O gene BEST1 codifica a bestrofina-1, proteína multifuncional localizada na membrana plasmática basolateral (MARMORSTEIN et al., 2000) e no espaço intracelular do EPR (MILENOVIC et al., 2006; YU et al., 2007), e expressa difusamente na monocamada do EPR (BAKALL et al., 1999; BAKALL et al., 2003; BAKALL et al., 2007; BOON et al., 2009a MARMORSTEIN et al., 2000; STONE et al., 1992; SUN et al., 2002; YU et al., 2007).

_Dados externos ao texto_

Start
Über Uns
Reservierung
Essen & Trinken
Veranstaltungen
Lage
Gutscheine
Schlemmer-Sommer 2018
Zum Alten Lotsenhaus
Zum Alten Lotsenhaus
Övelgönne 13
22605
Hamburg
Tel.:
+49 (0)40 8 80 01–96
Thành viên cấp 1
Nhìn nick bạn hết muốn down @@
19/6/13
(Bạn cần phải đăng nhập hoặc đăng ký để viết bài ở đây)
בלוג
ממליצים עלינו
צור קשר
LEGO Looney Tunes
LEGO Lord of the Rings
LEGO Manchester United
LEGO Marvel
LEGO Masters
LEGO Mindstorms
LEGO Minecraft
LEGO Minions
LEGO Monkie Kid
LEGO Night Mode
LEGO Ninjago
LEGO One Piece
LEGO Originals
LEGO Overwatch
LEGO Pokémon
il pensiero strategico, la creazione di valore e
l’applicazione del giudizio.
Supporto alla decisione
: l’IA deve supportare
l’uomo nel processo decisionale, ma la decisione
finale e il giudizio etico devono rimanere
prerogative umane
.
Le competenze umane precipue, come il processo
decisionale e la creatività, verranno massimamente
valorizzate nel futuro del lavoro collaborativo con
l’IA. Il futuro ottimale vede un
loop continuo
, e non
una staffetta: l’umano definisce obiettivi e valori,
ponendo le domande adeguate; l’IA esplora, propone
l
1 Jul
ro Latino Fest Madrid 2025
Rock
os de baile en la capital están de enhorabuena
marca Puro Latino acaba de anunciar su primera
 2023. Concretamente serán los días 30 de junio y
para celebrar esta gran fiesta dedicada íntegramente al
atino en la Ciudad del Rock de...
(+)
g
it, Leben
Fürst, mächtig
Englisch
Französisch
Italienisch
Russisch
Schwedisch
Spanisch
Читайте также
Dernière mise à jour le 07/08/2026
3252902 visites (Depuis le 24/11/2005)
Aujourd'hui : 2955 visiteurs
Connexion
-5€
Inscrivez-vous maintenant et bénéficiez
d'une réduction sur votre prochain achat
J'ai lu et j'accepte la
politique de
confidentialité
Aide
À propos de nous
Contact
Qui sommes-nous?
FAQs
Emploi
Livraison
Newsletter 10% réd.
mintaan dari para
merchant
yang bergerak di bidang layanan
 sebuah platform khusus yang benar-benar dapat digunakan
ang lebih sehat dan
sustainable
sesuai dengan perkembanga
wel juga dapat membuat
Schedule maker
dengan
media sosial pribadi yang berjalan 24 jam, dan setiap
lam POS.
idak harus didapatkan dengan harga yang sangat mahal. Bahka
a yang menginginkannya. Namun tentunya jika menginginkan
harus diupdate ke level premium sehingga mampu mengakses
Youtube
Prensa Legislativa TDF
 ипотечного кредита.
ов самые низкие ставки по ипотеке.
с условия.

Fortes evidências clínicas e experimentais sugerem que a bestrofina-1 esteja envolvida na condutância do estímulo luminoso registrado ao EOG, embora por mecanismo ainda controverso (BOON et al., 2009a; HARTZELL et al., 2008; MARMORSTEIN et al., 2000; MARMORSTEIN et al., 2002; MARMORSTEIN et al., 2004; MARMORSTEIN et al., 2006; STANTON et al., 2006; TSUNENARI et al., 2003; YU et al., 2007; MARMORSTEIN; CROSS; PEACHEY, 2009). Várias linhas de evidência indicam que a bestrofina-1 funciona como canal de cloro (Cl-) (CHIEN; ZHANG; HARTZELL, 2006; HARTZELL et al., 2005; HARTZELL et al., 2008; QU et al., 2006; SUN et al., 2002; TSUNENARI et al., 2003; YU et al., 2006; YU et al., 2007) ativado por cálcio (Ca2+) intracelular (CHIEN et al., 2006; HARTZELL et al., 2008; SUN et al., 2002; YU; CUI; HARTZELL, 2006; YU et al., 2007). Experimentos in vitro sugerem que a atividade da bestrofina-1 como canal de Cl- pode também ser regulada pelo volume celular (BOON et al., 2009a; CHIEN; HARTZELL, 2007; CHIEN; HARTZELL, 2008; FISCHMEISTER; HARTZELL, 2005; HARTZELL et al., 2008). Além disso, a bestrofina-1 age como inibidor de canais de Ca2+ intracelulares voltagem-dependentes (MARMORSTEIN et al., 2006; YU et al., 2008), por efeito ainda discutido (BOON et al., 2009a). A bestrofina-1 humana é altamente permeável também à HCO3-, indicando que talvez funcione também como canal de HCO3- (QU; HARTZELL, 2008). O exame de EOG reflete a condutância iônica do EPR, e presume-se que a resposta à adaptação à luz seja gerada por ativação da condutância de Cl- sensível a Ca2+ (BOON et al., 2009a; HARTZELL et al., 2005). O EOG na DMVB tipicamente mostra redução

importante da resposta à adaptação à luz (DEUTMAN, 1969), que pode ser, ao menos em parte, atribuída à disfunção da bestrofina-1 (HARTZELL et al., 2008). Entretanto, observações conflitantes obtidas em experimentos animais desafiam a hipótese de que a bestrofina-1 seja um canal de Cl- clássico, assim como os mecanismos propostos para a sua influência no resultado do EOG (BOON et al., 2009a; HARTZELL et al., 2008; MARMORSTEIN et al., 2006; MARMORSTEIN; CROSS; PEACHEY, 2009). De toda forma, o resultado anormal ao EOG tem sido considerado um pré-requisito absoluto para o diagnóstico da doença em pacientes com lesão viteliforme, e também para a detecção de pacientes carreadores da doença em estágio subclínico (BOON et al., 2009a). Apesar de a maioria de pacientes com DMVB atender a este critério, alguns estudos sugerem que o EOG talvez possa se mostrar surpreendentemente normal em carreadores de mutação no gene BEST1, ou mesmo em pacientes clinicamente afetados, mas talvez apenas em genótipos específicos (BOON et al., 2007; BOON et al., 2009a; RENNER et al., 2005; TESTA et al., 2008; WABBELS et al., 2006b).